In the last couple of years, I have decided to get more into the WNBA. I love basketball and after more or less giving up on American football in the last half decade, I was left with a bit of a sports hole during the NBA offseason. As a result of becoming a W fan and more specifically a Chicago Sky partisan, I have wanted to peruse the same sorts of data tools I enjoy looking at for the NBA for the women’s game.
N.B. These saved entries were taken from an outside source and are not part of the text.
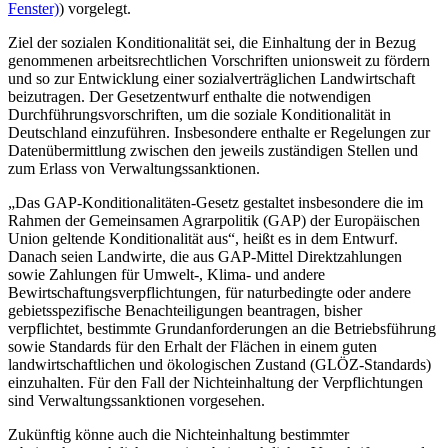
Fenster)
) vorgelegt.
Ziel der sozialen Konditionalität sei, die Einhaltung der in Bezug
genommenen arbeitsrechtlichen Vorschriften unionsweit zu fördern
und so zur Entwicklung einer sozialverträglichen Landwirtschaft
beizutragen. Der Gesetzentwurf enthalte die notwendigen
Durchführungsvorschriften, um die soziale Konditionalität in
Deutschland einzuführen. Insbesondere enthalte er Regelungen zur
Datenübermittlung zwischen den jeweils zuständigen Stellen und
zum Erlass von Verwaltungssanktionen.
„Das GAP-Konditionalitäten-Gesetz gestaltet insbesondere die im
Rahmen der Gemeinsamen Agrarpolitik (GAP) der Europäischen
Union geltende Konditionalität aus“, heißt es in dem Entwurf.
Danach seien Landwirte, die aus GAP-Mittel Direktzahlungen
sowie Zahlungen für Umwelt-, Klima- und andere
Bewirtschaftungsverpflichtungen, für naturbedingte oder andere
gebietsspezifische Benachteiligungen beantragen, bisher
verpflichtet, bestimmte Grundanforderungen an die Betriebsführung
sowie Standards für den Erhalt der Flächen in einem guten
landwirtschaftlichen und ökologischen Zustand (GLÖZ-Standards)
einzuhalten. Für den Fall der Nichteinhaltung der Verpflichtungen
sind Verwaltungssanktionen vorgesehen.
Zukünftig könne auch die Nichteinhaltung bestimmter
Sadly, many of my main go-to sites like basketball-reference.com, bball-index.com, backpicks.com, and nbashotcharts.com do not have great all-in-one (“AIO”) metrics or things on a similar scale to the NBA’s metrics for the WNBA. The good folks over at Positive Residual have a pretty solid WNBA AIO called Estimated Contributions (“EC”) which is a box-score informed adjusted plus-minus metric in the vein of ESPN’s Real Plus-Minus (“RPM”), dunksandthrees.com‘s Estimated Plus-Minus (“EPM”), and BBall-Index’s (“LEBRON”) metrics. In my own eyeballing of EC, however, it seems to pretty heavily index on team results and the scale seems to me overly compressed, which makes sense given its use of play-by-play on-off data and the W’s much smaller 36 regular season game sample size relative to the NBA’s 82 game slate.
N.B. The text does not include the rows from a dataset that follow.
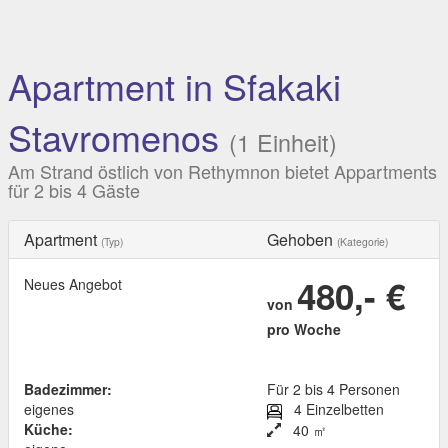
Apartment in Sfakaki
Stavromenos
(1 Einheit)
Am Strand östlich von Rethymnon bietet Appartments
für 2 bis 4 Gäste
Apartment
Gehoben
(Typ)
(Kategorie)
480,- €
Neues Angebot
von
pro Woche
Badezimmer:
Für 2 bis 4 Personen
eigenes
4 Einzelbetten
Küche:
40 ㎡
I should note that Basketball Reference does have Player Efficiency Rating (“PER”) and Win Shares (“WS”) as available AIO metrics for the W, but it is fairly well known that those two metrics leave things to be desired. PER over-indexes on usage at the expense of, ironically, efficiency, while not accounting much for defense. WS over-index on scoring efficiency without properly considering usage rate — a proxy for shot difficulty — and team defense. If those foibles sound like they’re potentially complementary to you, congratulations, you’re correct! More on that in a minute. My favorite (and probably yours too, if you’re reading this) pure boxscore AIO metric for the NBA is Box Plus-Minus (“BPM”). If you’re unfamiliar with BPM, I’ll let its creator, Daniel Myers, speak for himself here, in describing the metric:
Box Plus/Minus, Version 2.0 (BPM) is a basketball box score-based metric that estimates a basketball player’s contribution to the team when that player is on the court. It is based only on the information in the traditional basketball box score–no play-by-play data or non-traditional box score data (like dunks or deflections) are included.
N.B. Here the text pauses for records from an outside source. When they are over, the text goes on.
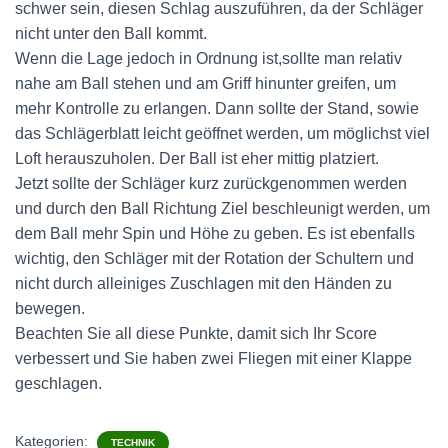
schwer sein, diesen Schlag auszuführen, da der Schläger
nicht unter den Ball kommt.
Wenn die Lage jedoch in Ordnung ist,sollte man relativ
nahe am Ball stehen und am Griff hinunter greifen, um
mehr Kontrolle zu erlangen. Dann sollte der Stand, sowie
das Schlägerblatt leicht geöffnet werden, um möglichst viel
Loft herauszuholen. Der Ball ist eher mittig platziert.
Jetzt sollte der Schläger kurz zurückgenommen werden
und durch den Ball Richtung Ziel beschleunigt werden, um
dem Ball mehr Spin und Höhe zu geben. Es ist ebenfalls
wichtig, den Schläger mit der Rotation der Schultern und
nicht durch alleiniges Zuschlagen mit den Händen zu
bewegen.
Beachten Sie all diese Punkte, damit sich Ihr Score
verbessert und Sie haben zwei Fliegen mit einer Klappe
geschlagen.
Kategorien:
TECHNIK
BPM uses a player’s box score information, position, and the team’s overall performance to estimate the player’s contribution in points above league average per 100 possessions played. BPM does not take into account playing time — it is purely a rate stat! Playing time is included in Value Over Replacement Player (VORP) which is discussed below.
League average is defined as 0.0, meaning 0 points above average or below average. Because above-average players play more minutes, there are far more below-average players than above-average players in the league at any time. A value of +5.0 means the team is 5 points per 100 possessions better with the player on the floor than with average production from another player. (In the 2018-19 season, teams averaged around 100 possessions per 48 minute game.)https://www.basketball-reference.com/about/bpm2.html
Daniel created BPM using a regression of box score stats and position against adjusted plus-minus data to get properly weighted values for each component. I didn’t have access to pure adjusted plus-minus data for the WNBA and I didn’t feel like spending the time to , so in order to work around that and to create something easy to calculate I ran a regression on NBA BPM data using just three variables. Those variables were numerical position (where C = 5, PG = 1, etc.) which made sense as position was included in Daniel’s BPM calculation and the two flawed but okay AIO’s that already existed on Basketball Reference, PER and WS. (In order to scale PER and Win Shares to make sense on a BPM level scale I subtracted league average PER (15) from PER and league average WS per 48 minutes (.100) from a player’s WS/48.)
The result of my regression on the training set of 80% of player seasons selected from every season in the NBA with BPM, PER, and WS data was as follows:
1.07+.285*(PER-15)+26.7*(WS per 48-.100)-.426*(numeric position)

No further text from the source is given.